本文抜粋:
------------------------------------------------------------------------

がむしゃらに働いているのに小遣いはごくわずか。妻と子どもはそっぽを向き、老親の介護も。こんなに苦しいのに誰もわかってくれない――。ベストセラー『考えない練習』で読者から圧倒的な支持を得た名僧が、あなたの日頃の迷いに対して、考え方の筋道をわかりやすく説く。

まず、マイホームでも車でも、または家電製品や身の回り品でも、何でも買い物をする際には、身の丈に合ったものを買うことが肝要です。自分の収入や支払い能力に見合った買い物ならば、ローンに圧迫されたりはしないでしょう。

けれども人はつい、より高級なもの、言うなれば、分不相応なものに手を伸ばしてしまいます。たとえば住宅の場合、3000万円の家なら自己資金と無理のないローンで買えるのに、背伸びして4000万円の家を買ってしまう。その結果、ローンの支払いが苦しくなったりします。

もちろん、4000万円の家のほうが設備が整っていたり、交通の便がよかったりということがあるでしょう。しかし、つい背伸びをしてしまう心の内では往々にして、そのもの自体がどうしても欲しいというよりも、そうした高級なものを手に入れることで「自分のグレードを上げたい、自分の価値を高めたい」との欲望が働いている場合が多いのです。これもまた「慢」の煩悩のなせる業。

------------------------------------------------------------------------

記録の抜粋:
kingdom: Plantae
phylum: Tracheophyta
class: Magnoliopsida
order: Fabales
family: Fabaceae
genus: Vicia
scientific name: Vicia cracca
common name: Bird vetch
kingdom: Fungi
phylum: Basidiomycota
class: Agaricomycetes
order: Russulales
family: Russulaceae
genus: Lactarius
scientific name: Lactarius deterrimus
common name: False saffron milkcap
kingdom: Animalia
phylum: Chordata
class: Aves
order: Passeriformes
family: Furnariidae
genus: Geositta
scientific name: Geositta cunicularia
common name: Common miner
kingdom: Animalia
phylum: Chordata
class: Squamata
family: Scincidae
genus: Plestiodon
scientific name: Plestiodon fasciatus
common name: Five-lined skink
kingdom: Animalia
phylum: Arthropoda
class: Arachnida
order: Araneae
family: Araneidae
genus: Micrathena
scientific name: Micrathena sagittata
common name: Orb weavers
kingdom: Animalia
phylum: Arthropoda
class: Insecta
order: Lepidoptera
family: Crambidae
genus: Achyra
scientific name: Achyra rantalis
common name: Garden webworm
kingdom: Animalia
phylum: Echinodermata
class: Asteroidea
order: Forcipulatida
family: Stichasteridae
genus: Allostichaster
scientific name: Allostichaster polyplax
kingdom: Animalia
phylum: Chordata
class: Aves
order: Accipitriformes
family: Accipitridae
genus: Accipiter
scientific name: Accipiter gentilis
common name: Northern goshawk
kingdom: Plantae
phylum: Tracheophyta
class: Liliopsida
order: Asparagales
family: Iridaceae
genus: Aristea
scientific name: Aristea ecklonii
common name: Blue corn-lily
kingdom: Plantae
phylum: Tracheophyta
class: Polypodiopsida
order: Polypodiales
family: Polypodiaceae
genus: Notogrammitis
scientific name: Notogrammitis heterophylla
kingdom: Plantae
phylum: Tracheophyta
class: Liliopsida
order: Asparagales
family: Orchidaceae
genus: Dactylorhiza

------------------------------------------------------------------------

課題 1:
本文抜粋によると、何かを買う際に肝要なのはどのようなものを買うことですか。
課題 2:
本文抜粋の「まず、」で始まる段落で、買い物の対象として挙げられている品物をすべて列挙してください。
課題 3:
本文抜粋のうち、「がむしゃらに働いているのに小」から始まり「迫されたりはしないでしょう。」まで続く部分を、一字も変えずに返してください。

期待される出力 1:
身の丈に合ったものを買うことです。

期待される出力 2:
マイホーム、車、家電製品、身の回り品

期待される出力 3:
がむしゃらに働いているのに小遣いはごくわずか。妻と子どもはそっぽを向き、老親の介護も。こんなに苦しいのに誰もわかってくれない――。ベストセラー『考えない練習』で読者から圧倒的な支持を得た名僧が、あなたの日頃の迷いに対して、考え方の筋道をわかりやすく説く。

まず、マイホームでも車でも、または家電製品や身の回り品でも、何でも買い物をする際には、身の丈に合ったものを買うことが肝要です。自分の収入や支払い能力に見合った買い物ならば、ローンに圧迫されたりはしないでしょう。